How many lines in the records below contain the word "customers"? Give only the number.

━━ INPUT DATA

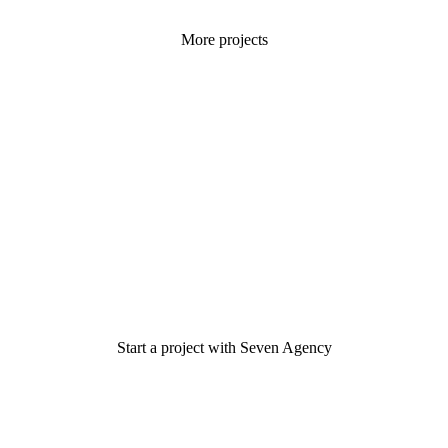
More projects
Start a project with Seven Agency
Have an idea? Let's discuss it!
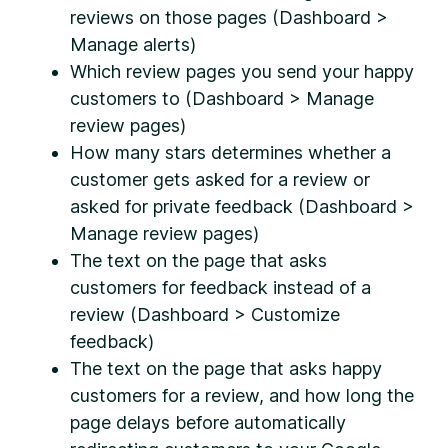
reviews on those pages (Dashboard >
Manage alerts)
Which review pages you send your happy
customers to (Dashboard > Manage
review pages)
How many stars determines whether a
customer gets asked for a review or
asked for private feedback (Dashboard >
Manage review pages)
The text on the page that asks
customers for feedback instead of a
review (Dashboard > Customize
feedback)
The text on the page that asks happy
customers for a review, and how long the
page delays before automatically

━━━━

▶ [TASK ANSWER] 3